Communication to the Masses

Large-format LED comes into its own for delivering effective mass communications; at festivals, fan zones, shopping centres or at the roadside, this technology is dynamic in its capacity to grab attention, deliver messages or promote brands to hundred or thousands of people at a time.

It continues to offer huge value even in the unsettling climate and socially dispersed society we now find ourselves in. We’ve seen essential stores, retail parks and city centres utilise LED screens to share government and health care advice, reinforcing important messages to the public where they shop or commute and importantly delivering a consistent message to everyone.

Value for Re-opening Venues

As non-essential retail, leisure venues and transport hubs re-open or receive increased capacity, LED continues to be an incredibly useful platform when deployed in the right locations. LED screens at entrances or main thoroughfares can assist with crowd management and communicate queue times, restrictions or promotional offers.

Traditionally shopping centres and retail destinations have used large-format LED to display Digital Out of Home advertising or perhaps playful content to boost dwell time, but now the informational role of LED technology is conceivably more important. The public need to be assured that their experience will be safe, controlled and enjoyable, and LED screens can communicate those messages at point of contact better than anything else.


Enhancing sport behind closed doors

Whether it’s the use of digital LED perimeter signage alongside the pitch, screens in the stands or a huge LED display at the finish post of a racecourse (as seen at Royal Ascot 2020), LED screens may prove more valuable than ever in live sport.

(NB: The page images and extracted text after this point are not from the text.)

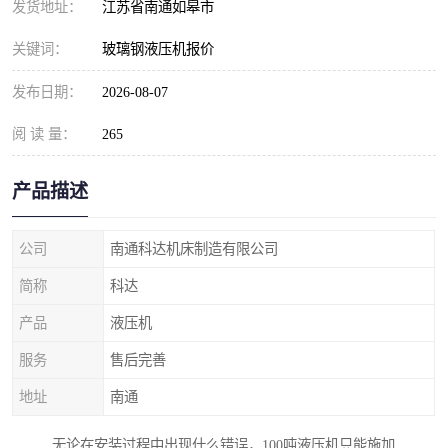
发货地址：
江苏省南通如皋市
关键词：
玻璃钢液压机报价
发布日期：
2026-08-07
阅 读 量：
265
产品描述
公司
南通科达机床制造有限公司
简称
科达
产品
液压机
服务
售后完善
地址
南通
无论在安装过程中出现什么错误，100吨液压机只能施加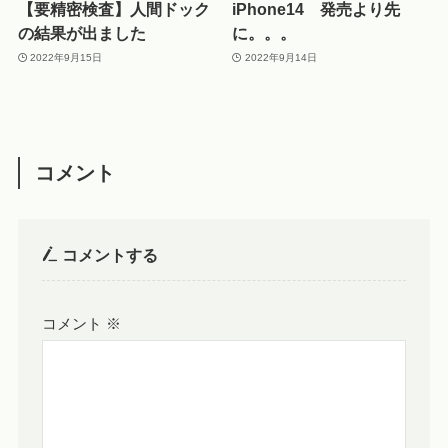
【要精密検査】人間ドック
iPhone14 発売より先
の結果が出ました
に。。。
2022年9月15日
2022年9月14日
コメント
コメントする
コメント
※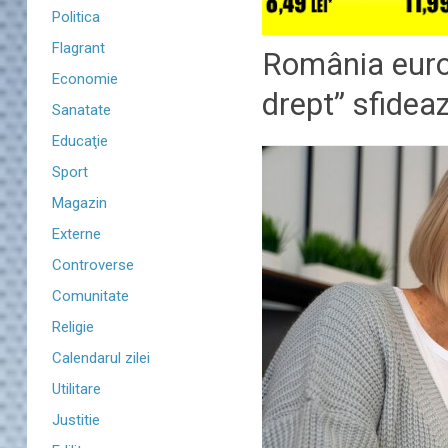
Politica
Flagrant
România europ
Economie
drept” sfideaz
Sanatate
Educaţie
Sport
Magazin
Externe
Controverse
Comunitate
Religie
Calendarul zilei
Utilitare
Justitie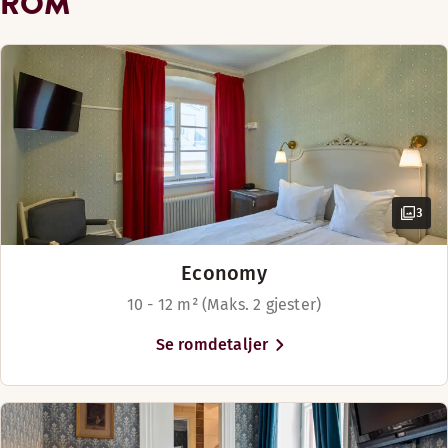
ROM
3
Economy
10 - 12 m² (Maks. 2 gjester)
Se romdetaljer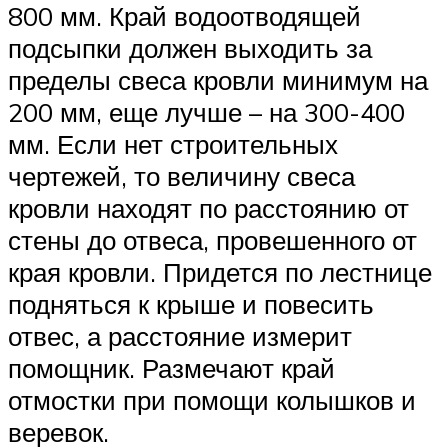
800 мм. Край водоотводящей
подсыпки должен выходить за
пределы свеса кровли минимум на
200 мм, еще лучше – на 300-400
мм. Если нет строительных
чертежей, то величину свеса
кровли находят по расстоянию от
стены до отвеса, провешенного от
края кровли. Придется по лестнице
подняться к крыше и повесить
отвес, а расстояние измерит
помощник. Размечают край
отмостки при помощи колышков и
веревок.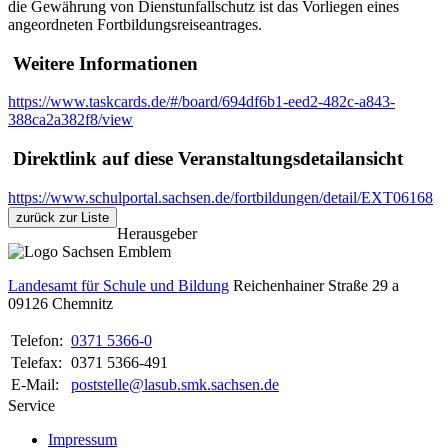
die Gewährung von Dienstunfallschutz ist das Vorliegen eines
angeordneten Fortbildungsreiseantrages.
Weitere Informationen
https://www.taskcards.de/#/board/694df6b1-eed2-482c-a843-
388ca2a382f8/view
Direktlink auf diese Veranstaltungsdetailansicht
https://www.schulportal.sachsen.de/fortbildungen/detail/EXT06168
zurück zur Liste
Herausgeber
Landesamt für Schule und Bildung
Reichenhainer Straße 29 a
09126
Chemnitz
Telefon:
0371 5366-0
Telefax:
0371 5366-491
E-Mail:
poststelle@lasub.smk.sachsen.de
Service
Impressum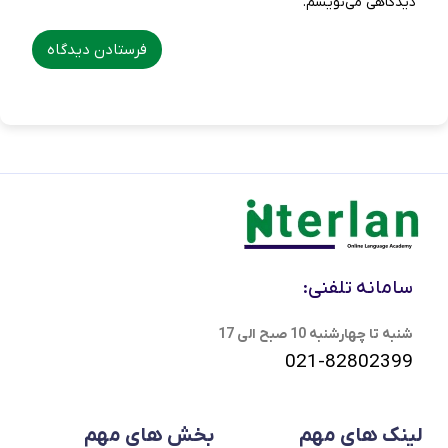
دیدگاهی می‌نویسم.
سامانه تلفنی:
شنبه تا چهارشنبه 10 صبح الی 17
021-82802399
لینک های مهم
بخش های مهم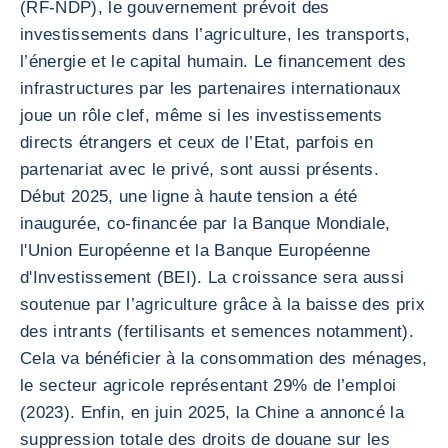
(RF-NDP), le gouvernement prévoit des
investissements dans l’agriculture, les transports,
l’énergie et le capital humain. Le financement des
infrastructures par les partenaires internationaux
joue un rôle clef, même si les investissements
directs étrangers et ceux de l’Etat, parfois en
partenariat avec le privé, sont aussi présents.
Début 2025, une ligne à haute tension a été
inaugurée, co-financée par la Banque Mondiale,
l'Union Européenne et la Banque Européenne
d'Investissement (BEI). La croissance sera aussi
soutenue par l’agriculture grâce à la baisse des prix
des intrants (fertilisants et semences notamment).
Cela va bénéficier à la consommation des ménages,
le secteur agricole représentant 29% de l’emploi
(2023). Enfin, en juin 2025, la Chine a annoncé la
suppression totale des droits de douane sur les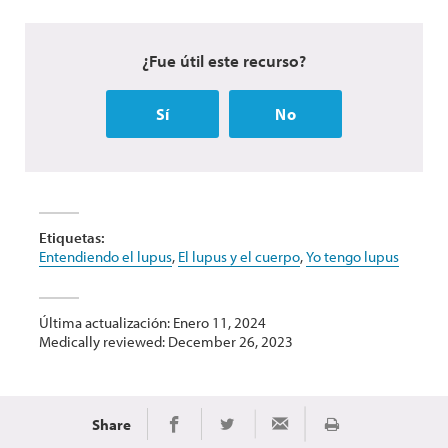
¿Fue útil este recurso?
Sí
No
Etiquetas:
Entendiendo el lupus
,
El lupus y el cuerpo
,
Yo tengo lupus
Última actualización: Enero 11, 2024
Medically reviewed: December 26, 2023
Share
Imprimir
Share on Facebook
Share on Twitter
Share via Email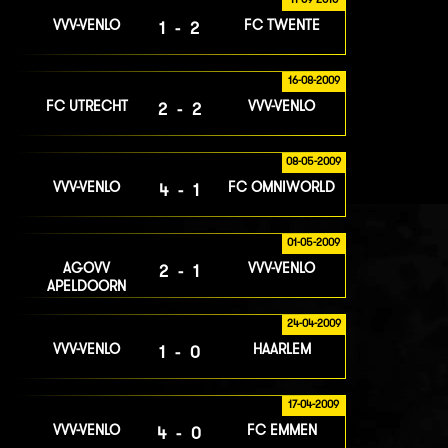
VVV-VENLO
FC TWENTE
1-2
16-08-2009
FC UTRECHT
VVV-VENLO
2-2
08-05-2009
VVV-VENLO
FC OMNIWORLD
4-1
01-05-2009
AGOVV
VVV-VENLO
2-1
APELDOORN
24-04-2009
VVV-VENLO
HAARLEM
1-0
17-04-2009
VVV-VENLO
FC EMMEN
4-0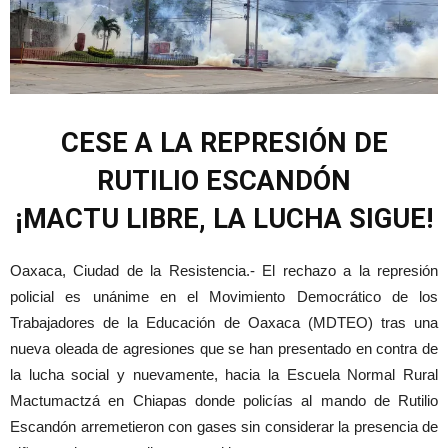
CESE A LA REPRESIÓN DE
RUTILIO ESCANDÓN
¡MACTU LIBRE, LA LUCHA SIGUE!
Oaxaca, Ciudad de la Resistencia.- El rechazo a la represión
policial es unánime en el Movimiento Democrático de los
Trabajadores de la Educación de Oaxaca (MDTEO) tras una
nueva oleada de agresiones que se han presentado en contra de
la lucha social y nuevamente, hacia la Escuela Normal Rural
Mactumactzá en Chiapas donde policías al mando de Rutilio
Escandón arremetieron con gases sin considerar la presencia de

Without a local audience to point towards, the screens can instead face the broadcast cameras, providing additional opportunity to activate brand partnerships whilst also providing a platform to engage with audiences watching remotely. Global TV audiences are still out there, many in some kind of lockdown, but eagerly seeking fresh entertainment and interaction with the sports they’ve missed.

Technology is helping sports to reimagine the fan experience. Just look at the activations in the Danish league, with AGF Aarhus ‘inviting’ 10,000 fans into the stadium via large-format LED in the stands and the Zoom conferencing platform; it made fans feel part of the action and created support and atmosphere for the players on the pitch. Selected Premier League and La Liga clubs have also followed suit, with variations of LED ‘fan walls’ in the stands with a mixture of live and curated content via social media or video conferencing platforms.

When Fans Return

As we gradually move out of lockdown, it would appear that social distancing may be with us for some time to come.  If – as seems likely – sporting events will initially start to allow smaller audiences to minimise risk of transmission, we will not doubt see an even greater importance placed on the use of LED viewing screens and digital signage to help enforce this.

LED’s ability to inform, promote and engage is monumental and a significant tool for venues that want to offer a safe, managed experience. In the USA the iconic Indy 500 is preparing to welcome back spectators to its August event, with large format LED and digital signage integrated with advanced data-tracking analytics to ensure simple wayfinding and managed visitor flow around the Speedway.

As the organisers of this world-famous event rightly comment, “The future of sports will be driven by the ability to use technology to enhance fan experience, safety and convenience.”